**Required actions:**
(a) In the VCNet examples page, what is the default setting of activate_rounding?
(b) Carry on writing the VCNet examples page after its last sentence.

Top of Given passage

VCNet examples
In this page, we illustrate how to use VCNet
: the joint learning model of a classifier and a counterfactual generator.
Starting by importing the classes of our library. You will need to use the datasets and the model classes.
from vcnet import DataCatalog, VCNet
Preparing the dataset
In this example, we will use the classical Adult dataset which contains both numerical and categorical features.
The code to prepare the dataset is as follows:
import pandas as pd
df = pd.read_csv("datasets/adult.data")
dataset_settings = {
"target":"income",
"class_size" : 2,
"continuous" : ["age","hours-per-week"],
"categorical": ["workclass","education","marital-status","occupation","race","gender"],
"immutables" : ["race","gender"],
"batch_size": 64,
"scaling_method": "MinMax",
"encoding_method": "OneHot_drop_binary",
"activate_rounding": True,
}
dataset = DataCatalog(hp['dataset'])
This dataset can be initially loaded in a pandas dataframe, then the dataset of given to a DataCatalog
instance, named :py:`dataset`.
This dataset can be seen is a kind of Lightning dataset, and to create this dataset that will be used to train the model, we need providing some information to it:
target: this is the attribute name to predict by the classifier
batch_size: this is classical parameter for optimization based machine learning methods
scaling_method: is an optional parameter to scale the numerical attributes
test_size / val_size (in [0,1], default 0.33) can be used to define the proportion of the dataset used for test/validation
stratify (default False) specifies whether the test/validation sets have to be sampled with class balance
Warning
The target attribute has to be categorial (but not numerical).
In addition, there are parameters that are specific to VCNet:
continous and categorical defines the features to use (and which type of attribute they are)
imputation_method define a method to use to make imputation of missing values (subclass of :py:module:`sklearn.impute` )
encoding_method: The attributes that are declared as categorial will be encoded using this method (by default, it is a one-hot encoding)
immutable: List here the attributes that you want to see unchanged while generating counterfactuals.
activate_rounding: If True (default), it activates the rounding of numerical attributes as a post-processing of counterfactual generation. This makes the counterfactuals more realistic.
Note
It is worth noticing that only the features that are listed in continuous or categorical will be handled by the model. Other attributes will be ignored.
We now prepare the datasets for training.
dataset.prepare_data(df)
train_loader = dataset.train_dataloader()
test_loader = dataset.test_dataloader()
The data preparation transforms the pandas dataframe into a dataset compatible with the VCNet. The settings that we provided earlier are used at these stages.
Then, we collect the two datasets (for training and testing) into Lightning loaders. This loaders will be used by the VCNet module.

Bottom of Given passage
Top of Given information

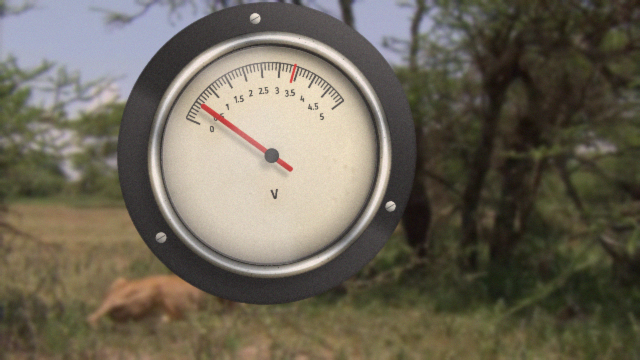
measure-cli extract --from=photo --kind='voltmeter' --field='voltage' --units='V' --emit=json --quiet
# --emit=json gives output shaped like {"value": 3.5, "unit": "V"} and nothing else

Bottom of Given information

**Results by task:**
(a) True

(b)
Training the model
Now that our dataset is prepared, it is time to define and fit the model. Let first define the model … and again, we have to set up a collection of hyperparameters. Note that part of the hyper-parameters of the models are directly the ones of the dataset. The other parameters are related to the architecture of VCNet. We invite you to have a look at the original article of VCNet to get their insights. In short:
lambda_… are loss weights
latent_size, latent_size_share etc. are architecture hyper parameters (layer sizes)
epochs and lr (learning rate) are the classical optimization parameters
hp = {
"dataset": dataset_settings,
"vcnet_params" : {
"lr": 2e-3,
"epochs" : 5,
"lambda_KLD": 0.5,
"lambda_CE": 0.93,
"lambda_BCE": 1,
"latent_size" : 19,
"latent_size_share" : 304,
"mid_reduce_size" : 152
}
}
vcnet = VCNet(hp)
Let us now fit the model that we have defined on the train dataset. For that, we use the Lightning trainer. Then, it can be done in two lines:
That’s it! You trained both the classifier and the counterfactual generator!
Use your model
At this stage, your are supposed to test to accuracy of the model and also the degree of validity of the counterfactual generator …
The code below illustrates how to generate counterfactuals from the testset and test there accuracy and validity. It takes examples from the test_loader, applies the model forward_pred to get the probabilistic prediction, and also generates a counterfactuals with the method counterfactuals.
vcnet.eval()
for data, labels in test_loader:
cl = vcnet.forward_pred(data)
cl = (cl.squeeze()>0.5).float()
cf, clcf = vcnet.counterfactuals(data)
acc = torch.sum( cl == labels)/len(data)
validity = torch.sum( cl != clcf)/len(data)
print(f"Accuracy: {acc}, validity:{validity}")
It works??? fine !! Then, you can now apply the fitted model on new examples! The code below illustrates how to generate counterfactuals in practice. Again, we use the test set, but it can be another dataset (with the same dataset_settings):
for data, labels in test_loader:
cf, clcf = vcnet.counterfactuals(data)
cfdf = dataset.data_unloader(cf,clcf)
print(cfdf)
The main different with the previous example is that we applied the method data_unloader which post-processes the internal counterfactuals of VCNet to make it user-readable and more realistic. This step reverses the preprocessing (scaling and one-hot encoding), and apply the smart-rounding (if activated). Thus, the generated counterfactuals cfdf looks exactly like an example of the original database.